THOSE WHO WISH ME DEAD

Producers: Steven Zaillian, Garrett Basch, Aaron L. Gilbert, Kevin Turen and Taylor Sheridan   Director: Taylor Sheridan   Screenplay: Michael Koryta, Charles Leavitt and Taylor Sheridan   Cast: Angelina Jolie, Finn Little, Nicholas Hoult, Aidan Gillen, Jake Weber, Medina Senghore, John Bernthal, Tyler Perry, Boots Sutherland, Tory Kittles and James Jordan   Distributor: Warner Bros./HBO Max

Grade: C+

Michael Koryta’s 2014 novel, as adapted by him, Charles Leavitt and director Taylor Sheridan, makes for an intermittently exciting but too often lethargic action movie in this Angelina Jolie vehicle.  One has to admire the proficiency with which Sheridan, production designer Neil Spisak, cinematographer Ben Richardson, editor Chad Galster and composer Brian Tyler have contrived the sequences in which characters rush around trying to avoid being caught in the flames of a rampaging forest fire, but otherwise “Those Who Wish Me Dead” doesn’t often make one’s pulse race.

Jolie plays Hannah Faber, a Montana smokejumper who acts tough as nails among her mostly male colleagues but is haunted by an incident for which she blames herself for reading the wind wrong—an error that caused the loss of several innocent lives.  Her off-time recklessness leads to her solitary exile to a remote watch tower.

But Hannah’s not the person pointed to in the title.  That’s Connor Casserly (Finn Little), a twelve-year old boy whose protector she becomes.  Connor is the son of Owen Casserly (Jake Weber), a financial analyst who uncovered evidence of massive crime by oh-so-important people and turned it over to a Florida district attorney.  A mysterious boss (Tyler Perry, who does not appear until late in the film) has hired two ruthless assassins, brothers Jack and Patrick Blackwell (Aidan Gillen and Nicholas Hoult).  They kill the DA and his family and then go after Owen.

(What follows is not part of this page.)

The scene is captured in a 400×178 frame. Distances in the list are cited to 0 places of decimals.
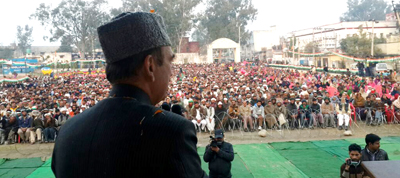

But he takes Connor from their hideaway and they flee to Montana to seek help from Ethan Sawyer (Jon Bernthal), a local cop, and his wife Allison (Medina Senghore), who runs a survival camp Owen once attended.  Unfortunately, the Blackwells get there sooner and ambush father and son on the highway, killing the man (and a hapless passerby) while the boy flees into the forest.  They follow him, rightly believing that Owen had entrusted the evidence they’re seeking to him, and Connor runs into Hannah.  She takes it upon herself to lead him to safety, which means trying to outrun the Blackwells, who not only threaten Ethan and Allison but start a forest fire to cover their tracks.

The lengthy pursuit that follows has some tense confrontations—and, especially toward the close, some pretty nasty violence.  But it’s an up-and-down affair, since e frankly the Blackwell brothers prove a fairly inept pair, prone to leave corpses profusely in their wake without worrying about the mess they’re leaving behind.  There are simply too many shots of them stalking through the brush, arms outstretched to point their firearms, while their quarries elude them over and over again.  Though it moved more deliberately, Sheridan’s prior directorial effort, “Wind River,” generated much more tension.

It also doesn’t help that the characterizations lack the depth that both “River” and Sheridan’s script for “Hell or High Water” possessed.  Though Jolie handles the physical aspects of her role with ease, Hannah remains a pretty cipher, and though Little is an adorably poignant tyke, he doesn’t exude much personality either.  Hoult and Gillen are rather anonymous villains, but Bernthal and Senghore brings some welcome grit to their parts—especially the latter, who though pregnant proves that Allison’s unquestionably a fine teacher of survival skills.                    

“Those Who Wish Me Dead” never bothers explaining its MacGuffin—the evidence Owen collected—nor why the folks whose criminality it would unmask couldn’t find some less bloody, chaotic a way to suppress it, or at least hire some more competent hit-men to implement it.

But that lack of information isn’t the main problem with the movie; the primary difficulty is that it comes across as a peculiarly perfunctory action piece that isn’t energized even by the fire sequences that are its best element.  Among recent movies about smokejumpers, it’s definitely superior to John Cena’s threadbare “Playing With Fire,” but that’s not saying much.